Exercise aim:
How many lines in the records contain the string "сотрудника"? Reply with the number only.

(Given entries Opens)

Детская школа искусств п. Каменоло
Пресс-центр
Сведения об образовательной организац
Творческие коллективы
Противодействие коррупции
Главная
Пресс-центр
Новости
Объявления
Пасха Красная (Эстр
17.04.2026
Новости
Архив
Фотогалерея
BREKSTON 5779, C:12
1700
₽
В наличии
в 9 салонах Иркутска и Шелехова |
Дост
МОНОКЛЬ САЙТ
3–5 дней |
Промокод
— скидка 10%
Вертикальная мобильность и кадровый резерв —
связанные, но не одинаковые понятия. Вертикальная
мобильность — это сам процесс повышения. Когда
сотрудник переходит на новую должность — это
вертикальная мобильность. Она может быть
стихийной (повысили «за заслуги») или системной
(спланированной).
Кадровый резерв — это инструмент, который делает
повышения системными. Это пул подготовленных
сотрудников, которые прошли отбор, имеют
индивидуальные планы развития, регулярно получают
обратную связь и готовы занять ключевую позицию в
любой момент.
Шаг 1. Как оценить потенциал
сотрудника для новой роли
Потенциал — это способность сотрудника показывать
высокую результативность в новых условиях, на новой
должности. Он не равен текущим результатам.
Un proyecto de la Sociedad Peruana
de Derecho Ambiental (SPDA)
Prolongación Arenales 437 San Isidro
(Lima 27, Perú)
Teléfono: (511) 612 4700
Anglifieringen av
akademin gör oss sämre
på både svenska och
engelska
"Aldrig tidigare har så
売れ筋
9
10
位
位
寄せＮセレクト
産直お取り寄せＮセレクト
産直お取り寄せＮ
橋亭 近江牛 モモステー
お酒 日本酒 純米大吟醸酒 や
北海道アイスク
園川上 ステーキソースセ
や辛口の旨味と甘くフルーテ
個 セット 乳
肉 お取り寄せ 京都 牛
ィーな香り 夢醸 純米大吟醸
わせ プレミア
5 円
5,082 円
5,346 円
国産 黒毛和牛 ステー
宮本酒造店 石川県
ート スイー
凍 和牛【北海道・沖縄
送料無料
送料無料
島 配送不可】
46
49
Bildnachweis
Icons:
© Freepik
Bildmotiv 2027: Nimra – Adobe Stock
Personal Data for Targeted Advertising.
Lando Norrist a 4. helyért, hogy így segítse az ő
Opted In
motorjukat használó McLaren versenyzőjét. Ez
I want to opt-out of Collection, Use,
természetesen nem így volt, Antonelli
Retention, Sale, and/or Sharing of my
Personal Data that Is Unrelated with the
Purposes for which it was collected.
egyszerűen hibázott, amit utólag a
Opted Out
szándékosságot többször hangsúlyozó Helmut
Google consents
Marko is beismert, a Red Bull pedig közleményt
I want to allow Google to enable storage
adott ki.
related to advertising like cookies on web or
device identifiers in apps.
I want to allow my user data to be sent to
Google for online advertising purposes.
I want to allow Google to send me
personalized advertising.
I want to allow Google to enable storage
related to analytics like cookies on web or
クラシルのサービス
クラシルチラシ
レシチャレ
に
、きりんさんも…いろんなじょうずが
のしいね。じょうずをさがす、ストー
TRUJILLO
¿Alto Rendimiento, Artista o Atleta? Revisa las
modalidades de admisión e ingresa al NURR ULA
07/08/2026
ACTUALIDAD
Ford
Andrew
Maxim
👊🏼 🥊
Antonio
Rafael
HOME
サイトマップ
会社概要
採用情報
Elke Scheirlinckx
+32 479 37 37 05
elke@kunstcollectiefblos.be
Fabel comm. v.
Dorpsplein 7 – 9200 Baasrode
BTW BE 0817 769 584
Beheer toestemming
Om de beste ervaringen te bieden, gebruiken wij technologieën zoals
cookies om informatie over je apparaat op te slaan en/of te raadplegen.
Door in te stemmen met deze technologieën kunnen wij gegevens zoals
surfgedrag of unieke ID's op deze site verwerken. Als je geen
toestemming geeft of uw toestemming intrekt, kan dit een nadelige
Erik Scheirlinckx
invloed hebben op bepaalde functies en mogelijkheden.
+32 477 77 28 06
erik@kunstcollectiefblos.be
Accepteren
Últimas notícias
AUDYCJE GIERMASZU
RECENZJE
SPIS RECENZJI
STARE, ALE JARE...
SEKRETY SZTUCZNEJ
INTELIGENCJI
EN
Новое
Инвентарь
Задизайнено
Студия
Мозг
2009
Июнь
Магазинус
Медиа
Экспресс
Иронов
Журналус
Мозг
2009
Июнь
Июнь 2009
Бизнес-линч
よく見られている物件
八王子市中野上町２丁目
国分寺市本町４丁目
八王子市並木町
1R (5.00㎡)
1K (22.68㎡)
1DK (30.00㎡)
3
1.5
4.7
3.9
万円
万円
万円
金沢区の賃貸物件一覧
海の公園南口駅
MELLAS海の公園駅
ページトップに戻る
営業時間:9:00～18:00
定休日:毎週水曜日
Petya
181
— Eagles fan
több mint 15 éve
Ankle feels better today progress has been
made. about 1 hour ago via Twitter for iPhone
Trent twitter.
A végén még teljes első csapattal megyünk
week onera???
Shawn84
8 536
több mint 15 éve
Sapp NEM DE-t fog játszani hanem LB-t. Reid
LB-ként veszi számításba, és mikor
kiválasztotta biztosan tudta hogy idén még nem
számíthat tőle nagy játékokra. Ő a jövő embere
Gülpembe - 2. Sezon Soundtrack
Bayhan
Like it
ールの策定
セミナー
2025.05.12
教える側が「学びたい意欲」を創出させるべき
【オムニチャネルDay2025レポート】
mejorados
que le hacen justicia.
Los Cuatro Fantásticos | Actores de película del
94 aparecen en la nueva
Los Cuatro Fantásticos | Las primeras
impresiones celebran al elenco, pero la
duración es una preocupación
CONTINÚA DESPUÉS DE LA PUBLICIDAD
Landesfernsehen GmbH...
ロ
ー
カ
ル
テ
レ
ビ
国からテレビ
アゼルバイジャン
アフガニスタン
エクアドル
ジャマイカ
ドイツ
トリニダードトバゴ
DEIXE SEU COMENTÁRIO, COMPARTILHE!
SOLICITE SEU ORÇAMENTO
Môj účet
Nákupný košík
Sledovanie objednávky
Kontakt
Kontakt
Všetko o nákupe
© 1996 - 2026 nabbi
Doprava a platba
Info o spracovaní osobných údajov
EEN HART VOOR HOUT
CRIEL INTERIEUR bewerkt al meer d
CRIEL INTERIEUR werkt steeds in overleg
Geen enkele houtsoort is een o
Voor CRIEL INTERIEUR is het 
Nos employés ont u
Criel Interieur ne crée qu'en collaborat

(Given entries Closes)

Solution for this problem:
2